▸ What the task asks: Go line by line through the records below. Copy whichever lines contain the string "last".

▸ Task material:
= = =
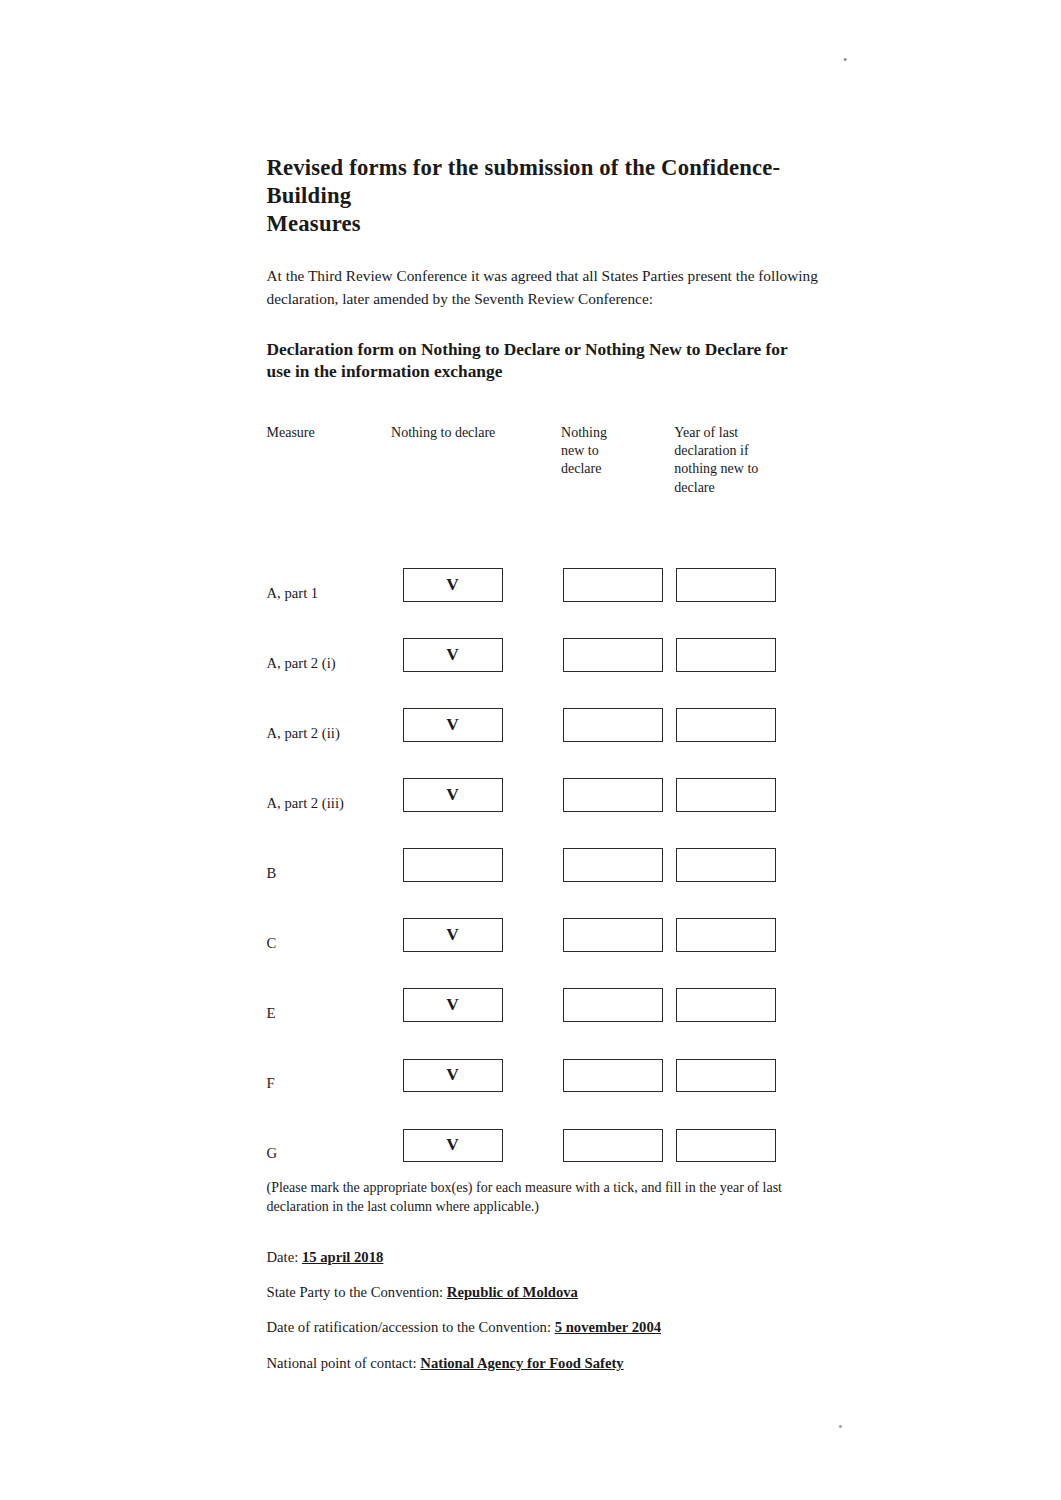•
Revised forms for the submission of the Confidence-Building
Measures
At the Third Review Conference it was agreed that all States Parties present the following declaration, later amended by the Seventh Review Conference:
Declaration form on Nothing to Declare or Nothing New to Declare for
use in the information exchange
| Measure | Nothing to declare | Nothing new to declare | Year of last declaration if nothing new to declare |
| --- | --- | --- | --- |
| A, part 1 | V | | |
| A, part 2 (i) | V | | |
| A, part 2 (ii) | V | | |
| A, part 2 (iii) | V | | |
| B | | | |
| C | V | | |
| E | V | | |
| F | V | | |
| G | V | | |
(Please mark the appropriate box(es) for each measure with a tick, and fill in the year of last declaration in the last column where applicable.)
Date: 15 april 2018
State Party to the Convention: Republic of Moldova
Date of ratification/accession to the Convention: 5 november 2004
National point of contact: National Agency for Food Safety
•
= = =
▸ Task result:
| Measure | Nothing to declare | Nothing new to declare | Year of last declaration if nothing new to declare |
(Please mark the appropriate box(es) for each measure with a tick, and fill in the year of last declaration in the last column where applicable.)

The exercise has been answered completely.